|Fig 1 -- Objective analysis of surface temperature (colored shading), sea-level pressure (contours) and winds for 18Z, Dec. 6 2010. From the HOOT website.|
|Fig 2 -- Base reflectivity composite image for 1818Z, Dec. 6, 2010. From http://www.weather.gov/radar.|
|Fig 3 -- Base reflectivity from Exeter, Ontario (WSO) radar at 1830Z, Dec 6, 2010. From the Environment Canada website.|
|Fig 4 -- 300mb analysis of winds and geopotential height at 12Z, Dec. 6, 2010. From the HOOT website.|
But let's turn our attention to the center of the country. Notice in figure 4 how the analysis has (somehow) drawn a jet streak coming down through Manitoba and into Minnesota. There are not a whole lot of observations supporting this jet streak on this map (and I KNOW Canada has more upper air observations than are being plotted here), so I will assume that this analysis used other supporting data to conclude that there is a jet streak here. Notice the curvature of this jet streak--as air flows through it, it's curving from northwesterly winds to more northerly winds. This is a clockwise curvature of the winds, or anticyclonic curvature (winds around a cyclone go counterclockwise, so clockwise winds are anticyclonic).

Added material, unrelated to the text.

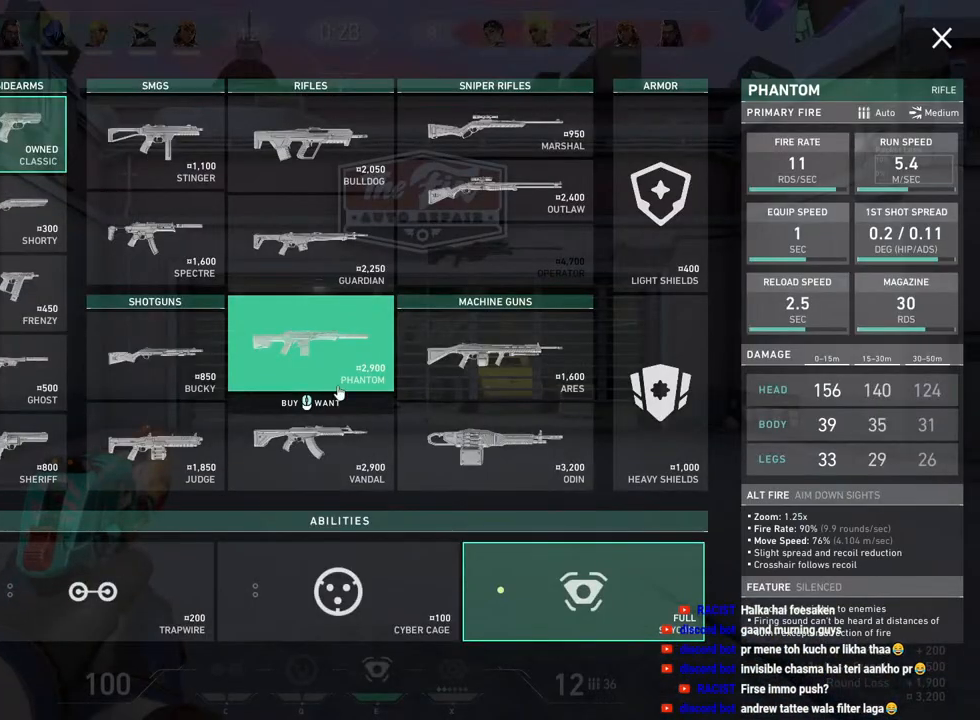
{"keys": [], "mouse": [], "events": [[133, "mouse_left", "down"], [217, "mouse_left", "up"], [400, "mouse_left", "down"], [500, "mouse_left", "up"]]}
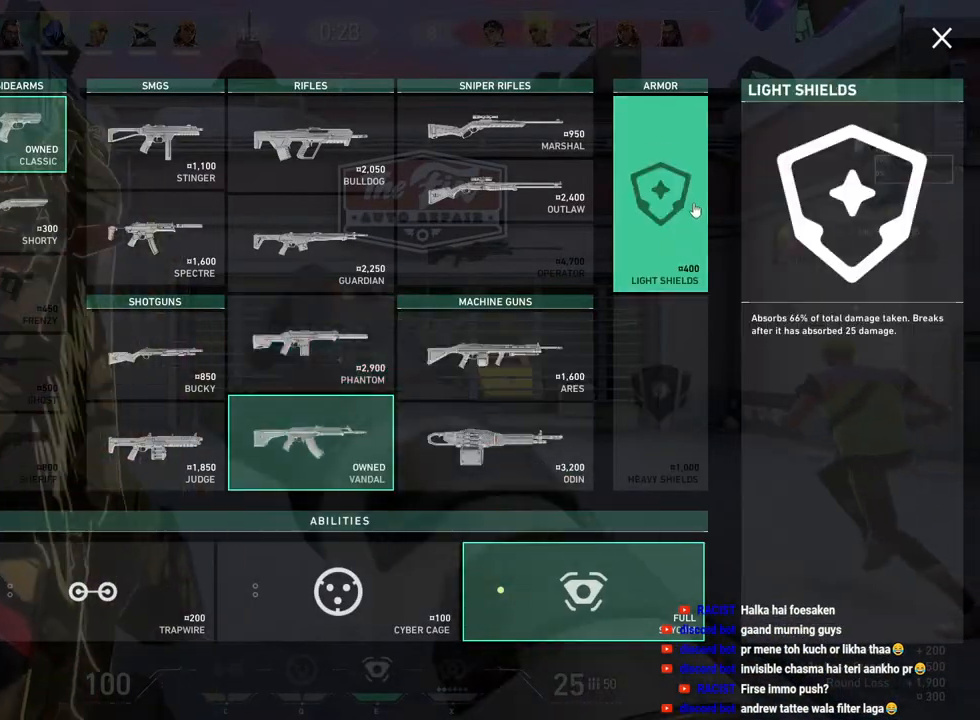
{"keys": [], "mouse": [], "events": []}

Remember out jet streak adage about us seeing strong divergence in the exit region of a cyclonically-curved jet? It turns out that the opposite is true for anticyclonically curved jets. In the exit region of anticyclonically curved jets we expect to see convergence aloft. Since we generally assume air does not rise above the tropopause, convergence aloft generally leads to subsidence and rising pressure at the surface (and often divergence at the surface to compensate). To illustrate, I drew up a quick diagram:
|Fig 5 -- Luke's somewhat crudely drawn diagram to attempt to illustrate how convergence aloft leads to subsidence and increasing pressure at the surface.|
So, whereas in the exit region of cyclonically curved jets we'd expect to see surface lows form, we might expect to see high pressure building at the surface under the exit region of an anticyclonically curved jet--under an area of convergence aloft. We can also see that the central plains is also somewhat under the left entrance region of the straight or slightly cyclonically curved jet streak across the southeast--another favored area for convergence aloft. All of this would theoretically support rising surface pressures. Do we see this?

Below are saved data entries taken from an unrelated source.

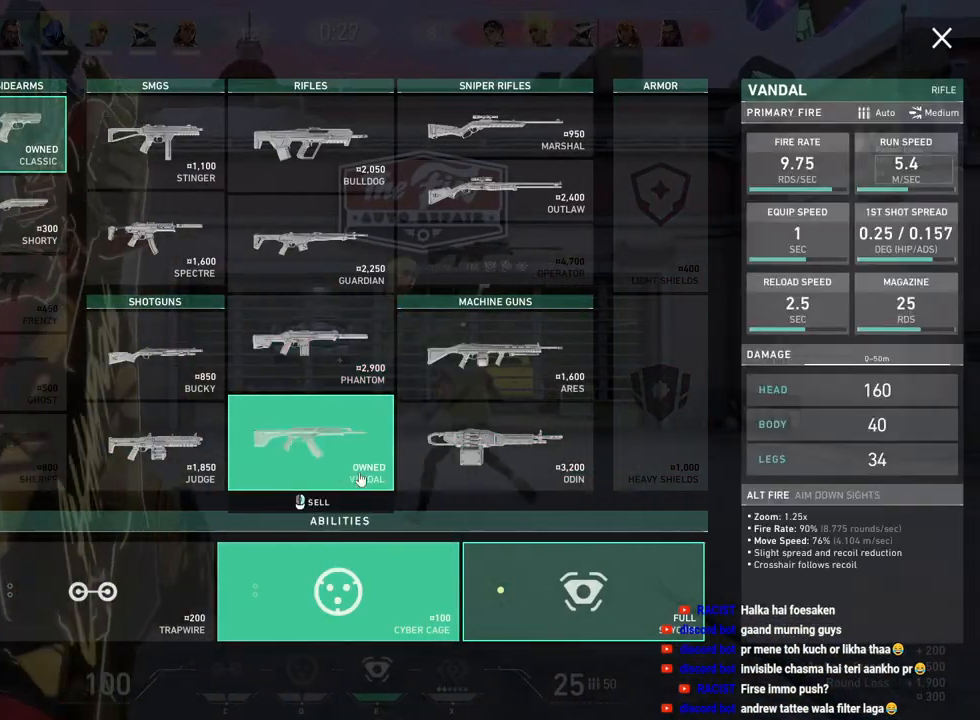
{"keys": [], "mouse": [], "events": []}
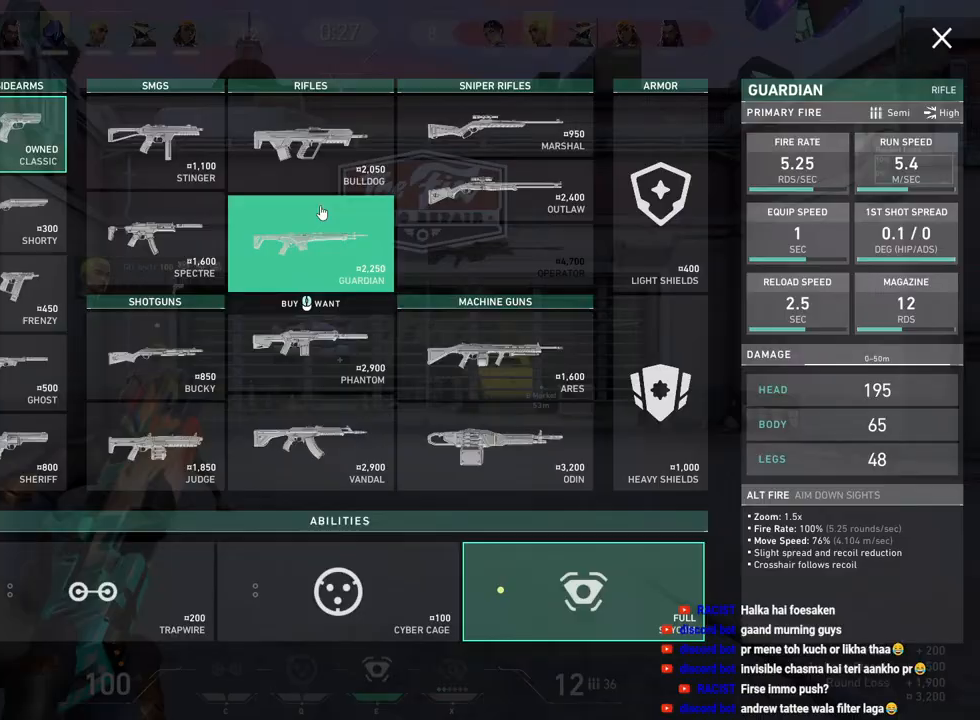
{"keys": [], "mouse": [], "events": [[100, "mouse_left", "down"], [183, "mouse_left", "up"], [383, "mouse_left", "down"], [500, "mouse_left", "up"]]}
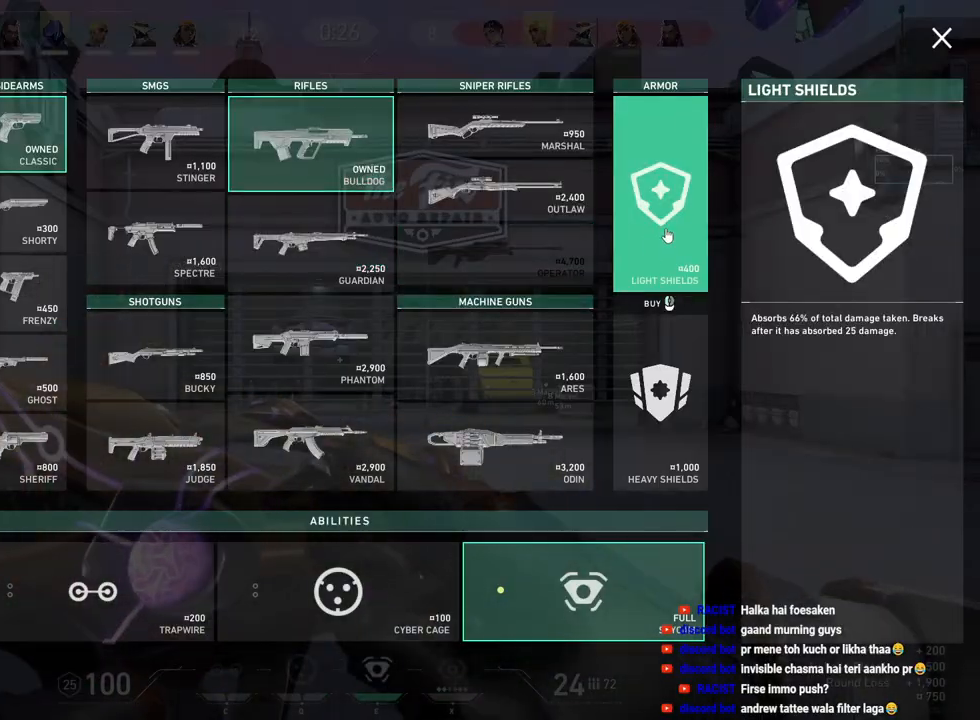
{"keys": [], "mouse": [], "events": []}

|Fig 6 -- 3-hour surface pressure changes and wind vectors at 12Z, Dec 6, 2010. From the College of DuPage website.|
We usually don't focus on the formation of high pressure centers--they're somewhat tricky and they don't usually bring "interesting" weather. There are many things that could be going on here to explain why we aren't seeing pressure rises. Here are my thoughts on a few of them:
- High pressure "centers" are usually spread out over a much larger area than low pressure "centers" which are very point-focused. You can even see in figure 1 above how sprawling the high pressure center contour is compared to the very small low-pressure center contour. So while we do have subsidence and general sinking motion, it's spread out over such a large area here that the overall pressure rise due to this sinking motion is minimized or masked by other local effects.
- On a somewhat technical note, in the solution to the geostrophic wind balance equations, a quadratic comes up with different roots depending on if the flow is cyclonic (around a low) or anticyclonic (around a high). When you attempt to calculate these different terms, there actually ends up being a limit for "strong" a high pressure center can get but there is no limit for how "strong" a low pressure center can get (in the theory). So there reaches a point of diminishing returns where increasing the subsidence won't do anything to raise the pressure--it will just increase the winds.
- I really like in figure 6 above how the winds are calm everywhere in the central US except for where they just start to blow eastward across southern Minnesota and northern Iowa--right underneath where we'd guess there was maximum convergence aloft. I strongly suspect that all the subsiding air underneath that convergence is being evacuated out by the winds toward the low pressure center to the east. In this way, there is no net pressure gain because the subsidence is being exactly balanced by those divergent winds evacuating air at the surface. I think this is the biggest reason we don't see much of a pressure rise.